I don’t want to be labeled with a disability. I don’t want more drugs. I don’t want doctors or concerned teachers. God knows, I’ve had enough doctors.
What I remember, from the summer of the accident:
Falling in love with Gat at the Red Gate kitchen door.
His beach rose for Raquel and my wine-soaked night, spinning in anger.
Acting normal. Making ice cream. Playing tennis.
The triple-decker s’mores and Gat’s anger when we told him to shut up.
Night swimming.
Kissing Gat in the attic.
Hearing the Cracker Jack story and helping Granddad down the stairs.
The tire swing, the basement, the perimeter. Gat and I in one another’s arms.
Gat seeing me bleed. Asking me questions. Dressing my wounds.
I don’t remember much else.
I can see Mirren’s hand, her chipped gold nail polish, holding a jug of gas for the motorboats.
Mummy, her face tight, asking, “The black pearls?”
Johnny’s feet, running down the stairs from Clairmont to the boathouse.
Granddad, holding on to a tree, his face lit by the glow of a bonfire.
And all four of us Liars, laughing so hard we felt dizzy and sick. But what was so funny?
What was it and where were we?
I do not know.
I used to ask Mummy when I didn’t remember the rest of summer fifteen. My forgetfulness frightened me. I’d suggest stopping my meds, or trying new meds, or seeing a different physician. I’d beg to know what I’d forgotten. Then one day in late fall—the fall I spent undergoing tests for death-sentence illnesses—Mummy began to cry. “You ask me over and over. You never remember what I say.”
“I’m sorry.”
She poured herself a glass of wine as she talked. “You began asking me the day you woke in the hospital. ‘What happened? What happened?’ I told you the truth, Cadence, I always did, and you’d repeat it back to me. But
the next day you’d ask again.”
“I’m sorry,” I said again.
“You still ask me almost every day.”
It is true, I have no memory of my accident. I don’t remember what happened before and after. I don’t remember my doctor’s visits. I knew they must have happened, because of course they happened—and here I am with a diagnosis and medications—but nearly all my medical treatment is a blank.

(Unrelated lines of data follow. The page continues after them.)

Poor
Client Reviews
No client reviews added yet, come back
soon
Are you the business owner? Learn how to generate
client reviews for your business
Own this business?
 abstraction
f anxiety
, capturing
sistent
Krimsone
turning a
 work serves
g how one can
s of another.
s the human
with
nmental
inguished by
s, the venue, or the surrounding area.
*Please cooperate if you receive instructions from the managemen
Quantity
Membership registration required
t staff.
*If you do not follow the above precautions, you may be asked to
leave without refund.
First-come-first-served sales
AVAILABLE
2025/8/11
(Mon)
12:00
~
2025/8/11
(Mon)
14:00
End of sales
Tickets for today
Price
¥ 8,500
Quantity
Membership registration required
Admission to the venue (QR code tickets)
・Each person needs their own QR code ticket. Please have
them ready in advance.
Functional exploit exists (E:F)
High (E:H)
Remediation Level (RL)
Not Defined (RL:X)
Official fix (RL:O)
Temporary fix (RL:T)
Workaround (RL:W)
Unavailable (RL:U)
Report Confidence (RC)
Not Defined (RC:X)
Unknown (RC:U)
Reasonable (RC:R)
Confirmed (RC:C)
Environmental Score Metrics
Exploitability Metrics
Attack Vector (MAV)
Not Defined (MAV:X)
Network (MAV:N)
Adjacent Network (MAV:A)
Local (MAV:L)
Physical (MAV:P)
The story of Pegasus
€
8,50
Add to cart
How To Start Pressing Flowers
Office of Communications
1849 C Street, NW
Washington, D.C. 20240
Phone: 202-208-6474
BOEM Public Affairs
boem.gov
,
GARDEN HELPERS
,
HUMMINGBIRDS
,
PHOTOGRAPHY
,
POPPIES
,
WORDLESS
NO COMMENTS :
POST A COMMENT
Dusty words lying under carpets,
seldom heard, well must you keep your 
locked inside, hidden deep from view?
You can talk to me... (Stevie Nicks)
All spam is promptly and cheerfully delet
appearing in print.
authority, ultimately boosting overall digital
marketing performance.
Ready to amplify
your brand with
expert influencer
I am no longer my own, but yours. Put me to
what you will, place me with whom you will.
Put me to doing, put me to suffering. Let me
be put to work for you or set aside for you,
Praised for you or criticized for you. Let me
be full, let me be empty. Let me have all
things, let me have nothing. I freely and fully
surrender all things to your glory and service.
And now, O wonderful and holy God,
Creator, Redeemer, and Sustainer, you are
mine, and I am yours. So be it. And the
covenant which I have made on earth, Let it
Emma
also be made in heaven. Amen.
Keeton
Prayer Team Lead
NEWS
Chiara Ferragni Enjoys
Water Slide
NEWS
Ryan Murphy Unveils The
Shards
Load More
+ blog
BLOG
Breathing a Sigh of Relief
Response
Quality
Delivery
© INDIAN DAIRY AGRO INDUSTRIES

I looked at Mummy. At her infuriatingly concerned face, her leaking eyes, the tipsy slackness of her mouth. “You have to stop asking,” she said. “The doctors think it’s better if you remember on your own, anyway.”
I made her tell me one last time, and I wrote down her answers so I could look back at them when I wanted to. That’s why I can tell you about the night-swimming accident, the rocks, the hypothermia, respiratory difficulty, and the unconfirmed traumatic brain injury.
I never asked her anything again. There’s a lot I don’t understand, but this way she stays pretty sober.
19
DAD PLANS TO take me to Australia and New Zealand for the whole of summer seventeen.
I don’t want to go.
I want to return to Beechwood. I want to see Mirren and lie in the sun, planning our futures. I want to argue with Johnny and go snorkeling and make ice cream. I want to build bonfires on the shore of the tiny beach. I want to pile in the hammock on the Clairmont porch and be the Liars once again, if it’s possible.
I want to remember my accident.
I want to know why Gat disappeared. I don’t know why he wasn’t with me, swimming. I don’t know why I went to the tiny beach alone. Why I swam in my underwear and left no clothes on the sand. And why he bailed when I got hurt.
I wonder if he loved me. I wonder if he loved Raquel.
Dad and I are supposed to leave for Australia in five days.
I should never have agreed to go.
I make myself wretched, sobbing. I tell Mummy I don’t need to see the world. I need to see family. I miss Granddad.
No.
I’ll be sick if I travel to Australia. My headaches will explode, I shouldn’t get on a plane. I shouldn’t eat strange food. I shouldn’t be jet-lagged. What if we lose my medication?